Beyond "To whom it may concern": Tailoring Machine Translation to Audience and Intent
For MT researchers and practitioners, it demonstrates that LLMs can effectively tailor translations to audience and intent, but highlights that current metrics fail to capture adaptation quality.
The paper evaluates purpose-driven machine translation using LLMs across 50 languages, finding that explicit instructions improve adaptedness, especially for informal domains and larger models, and that self-generated instructions close up to 80% of the adaptedness gap to curated ones.
Translation quality depends on purpose: the same source text demands different translations depending on audience, tone, and communicative intent.

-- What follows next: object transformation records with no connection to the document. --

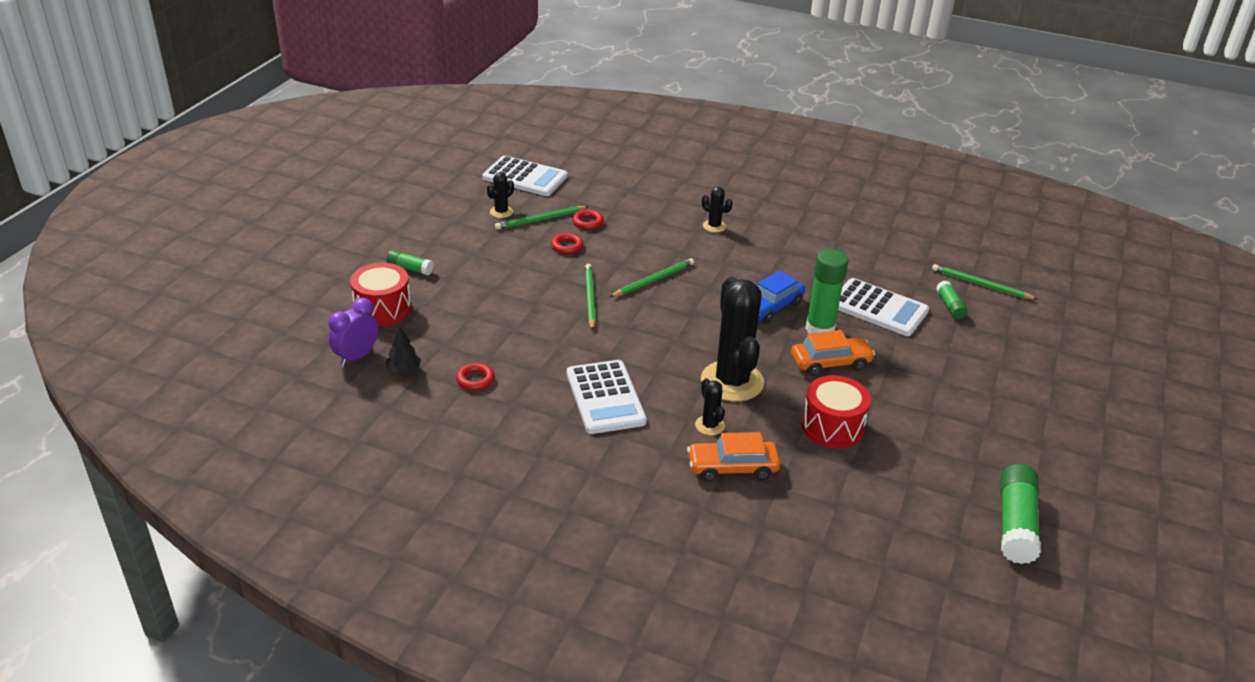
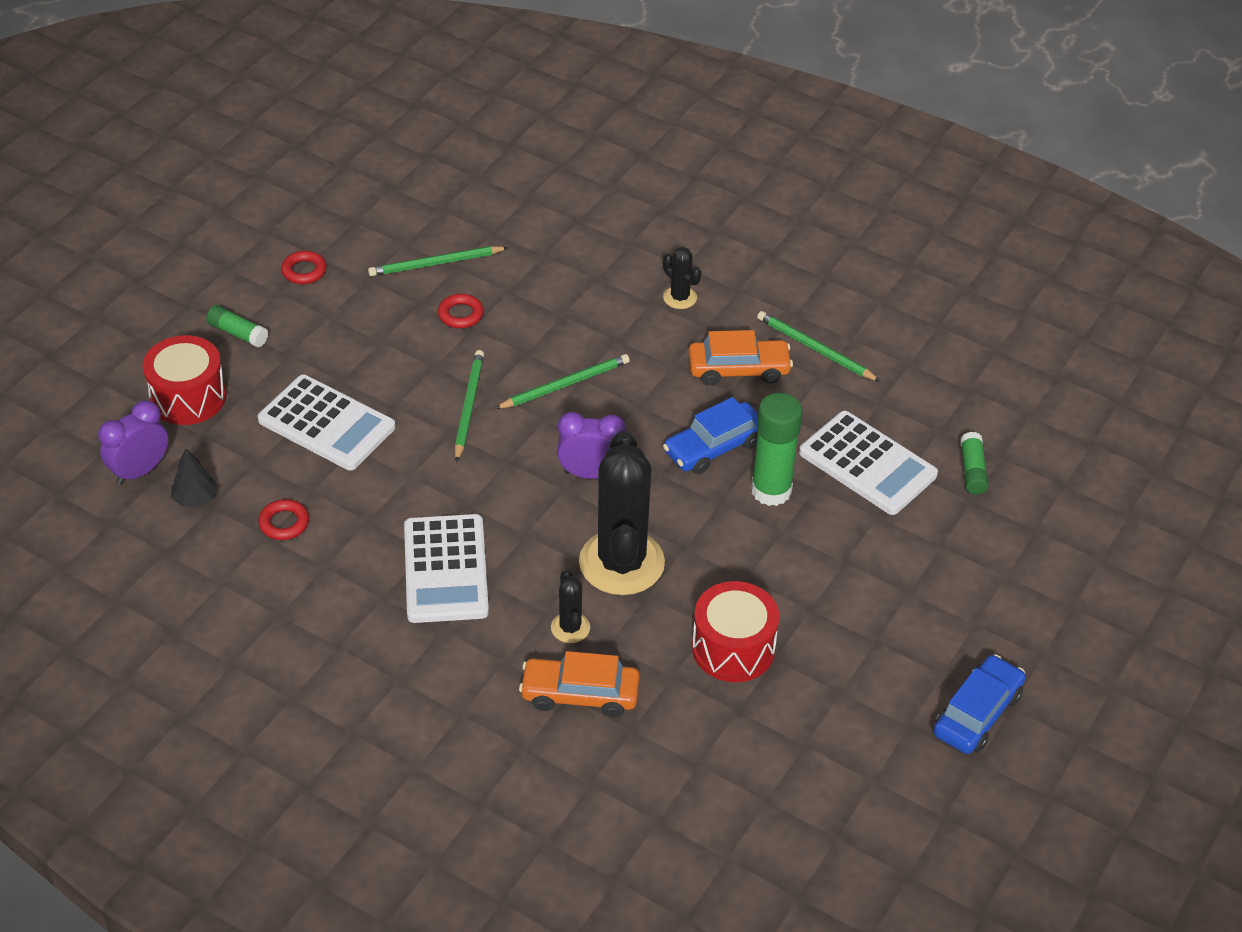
camera: 10 degrees right, 10 degrees up
(501, 212) = (384, 245): black cactus -> none
(525, 177) = (433, 184): white calculator -> white calculator (326, 424)
(588, 222) = (501, 274): red ring -> red ring (304, 271)
(690, 330) = (590, 474): none -> purple clock
(830, 363) = (766, 547): orange car -> orange car (738, 369)
(981, 285) = (1033, 438): green pencil -> green pencil (815, 349)
(1015, 524) = (922, 821): green glue stick -> none
(1021, 450) = (977, 714): none -> blue car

Yet MT models and metrics treat translation as a fixed mapping from source to target. LLMs enable users to explicitly specify purpose alongside source text, yet this capability has not been evaluated at scale. We introduce a systematic evaluation of purpose-driven MT across 50 languages, 5 model sizes and 8 text domains. We find that (1) explicit instructions substantially improve translation adaptedness, with larger gains on informal domains (conversation, social media), for larger model sizes and for higher-resource languages; (2) instructions outperform semantically-matched few-shot examples and paragraph-level context; (3) traditional MT metrics fail to capture adaptation quality, often penalizing adapted translations; (4) when curated instructions are unavailable, models can self-generate them from surrounding document context, closing up to 80% of the adaptedness gap to curated instructions. Our results establish that purpose-adapted MT is a viable and measurable capability of LLMs, while highlighting the need for purpose-aware metrics.